Kultur einer umstrittenen Pflanze 

Wir erfahren, dass die Spanier in Südamerika den Konsum der Pflanze zeitweise als Teufelswerk verboten, es aber bald wieder erlaubten, als ihnen aufging, dass die Arbeiter auf den Plantagen durch den Konsum länger und härter arbeiten konnten.
Wir lernen auch, dass die Kokapflanze im 20. Jahrhundert in den USA als Ursache der Armut Lateinamerikas bezeichnet wurde, da das Kauen ihrer Blätter die Leute zu unfähigen Drogensüchtigen mache. Und auch in jüngster Vergangenheit gibt der Anbau der Kokapflanze Anlass zu internationalen Diskussionen (zum Weiterlesen hier eine Reportage der SZ).

Tatsache ist, dass die Kokapflanze die Grundlage für Kokain darstellt. Direkt konsumiert, also nicht chemisch aufbereitet, entfaltet sie allerdings eine andere, mildere Wirkung und hilft gegen Ermüdung, Hunger, Kopfschmerzen und Höhenkrankheit. Das bemerken auch Miguel und ich. Es kommt mir seltsam vor, dass ich sie nicht nach Deutschland ausführen darf, wo sie laut Betäubungsmittelgesetz verboten ist.
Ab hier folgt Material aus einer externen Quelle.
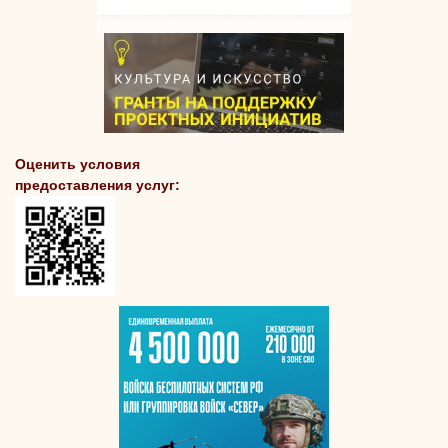
Оценить условия
предоставления услуг:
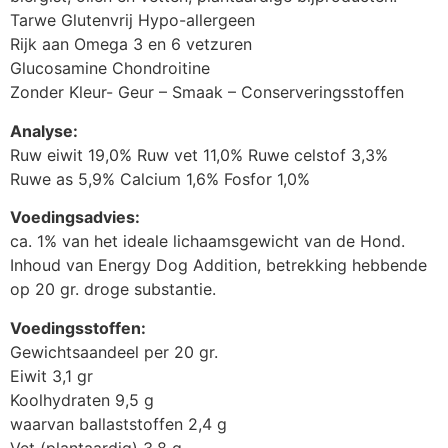
Tarwe Glutenvrij Hypo-allergeen
Rijk aan Omega 3 en 6 vetzuren
Glucosamine Chondroitine
Zonder Kleur- Geur – Smaak – Conserveringsstoffen
Analyse:
Ruw eiwit 19,0% Ruw vet 11,0% Ruwe celstof 3,3%
Ruwe as 5,9% Calcium 1,6% Fosfor 1,0%
Voedingsadvies:
ca. 1% van het ideale lichaamsgewicht van de Hond.
Inhoud van Energy Dog Addition, betrekking hebbende
op 20 gr. droge substantie.
Voedingsstoffen:
Gewichtsaandeel per 20 gr.
Eiwit 3,1 gr
Koolhydraten 9,5 g
waarvan ballaststoffen 2,4 g
Vet (plantaardig) 3,8 g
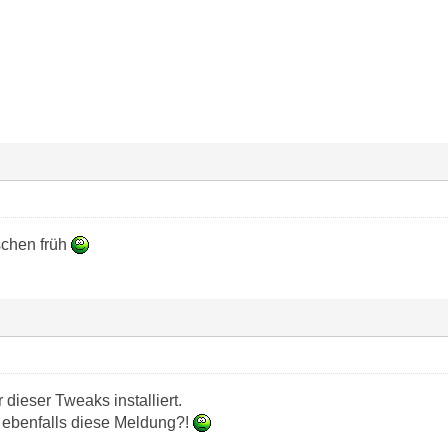
sschen früh
r dieser Tweaks installiert.
ebenfalls diese Meldung?!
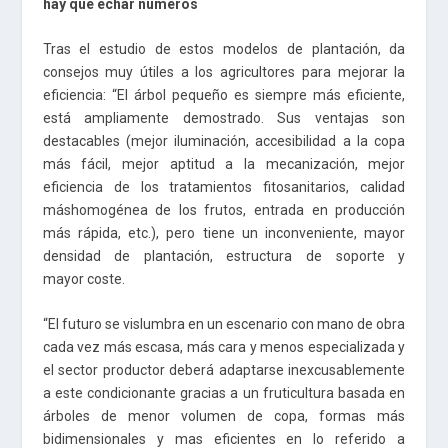
hay que echar números
Tras el estudio de estos modelos de plantación, da
consejos muy útiles a los agricultores para mejorar la
eficiencia: “El árbol pequeño es siempre más eficiente,
está ampliamente demostrado. Sus ventajas son
destacables (mejor iluminación, accesibilidad a la copa
más fácil, mejor aptitud a la mecanización, mejor
eficiencia de los tratamientos fitosanitarios, calidad
máshomogénea de los frutos, entrada en producción
más rápida, etc.), pero tiene un inconveniente, mayor
densidad de plantación, estructura de soporte y
mayor coste.
“El futuro se vislumbra en un escenario con mano de obra
cada vez más escasa, más cara y menos especializada y
el sector productor deberá adaptarse inexcusablemente
a este condicionante gracias a un fruticultura basada en
árboles de menor volumen de copa, formas más
bidimensionales y mas eficientes en lo referido a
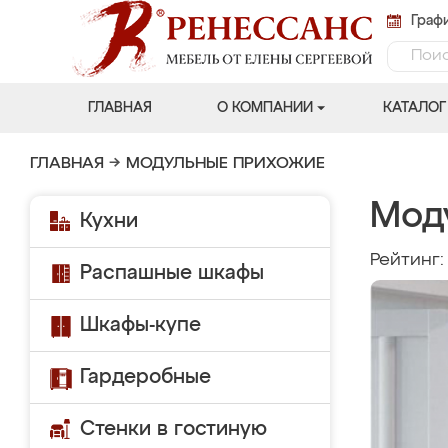
Графи
ГЛАВНАЯ
О КОМПАНИИ
КАТАЛОГ
ГЛАВНАЯ
→
МОДУЛЬНЫЕ ПРИХОЖИЕ
Мод
Кухни
Рейтинг
Распашные шкафы
Шкафы-купе
Гардеробные
Стенки в гостиную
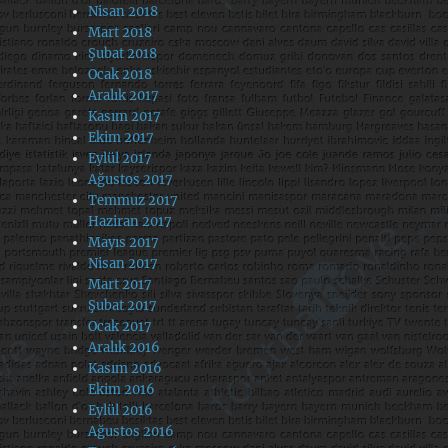
Nisan 2018
Mart 2018
Şubat 2018
Ocak 2018
Aralık 2017
Kasım 2017
Ekim 2017
Eylül 2017
Ağustos 2017
Temmuz 2017
Haziran 2017
Mayıs 2017
Nisan 2017
Mart 2017
Şubat 2017
Ocak 2017
Aralık 2016
Kasım 2016
Ekim 2016
Eylül 2016
Ağustos 2016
Die Pflanze, die in Südperu und Bolivien in den Alltag integriert ist und auch uns auf der Reise als Hilfsmittel gegen Höhenluft und Nahrungsergänzung dient, soll in meiner Heimat eine illegale Droge sein?

Nach dem Museumsbesuch streifen wir noch ein bisschen durch die Innenstadt, auf der Suche nach einem einzigartigen Edelstein: Dem Bolivianito, einer natürlichen Fusion aus Amethyst und Citrin. Laut einer Legende soll er für ewige Liebe stehen, was ich allerdings erst bei der Recherche für diesen Blogeintrag erfahre. Wir finden ihn in vielen Formationen, in Kettenanhängern und sonstigen Accessoires. Trotzdem gönne ich mir den Kauf nicht und ärgere mich nun darüber, während ich dies schreibe.

Und dann fallen wir relativ schnell ins Bett, denn am nächsten Morgen sollen wir um 6.30 Uhr aus den Federn, um den Bus zu erwischen zu unserer letzten Reisestation: Dem Titicacasee.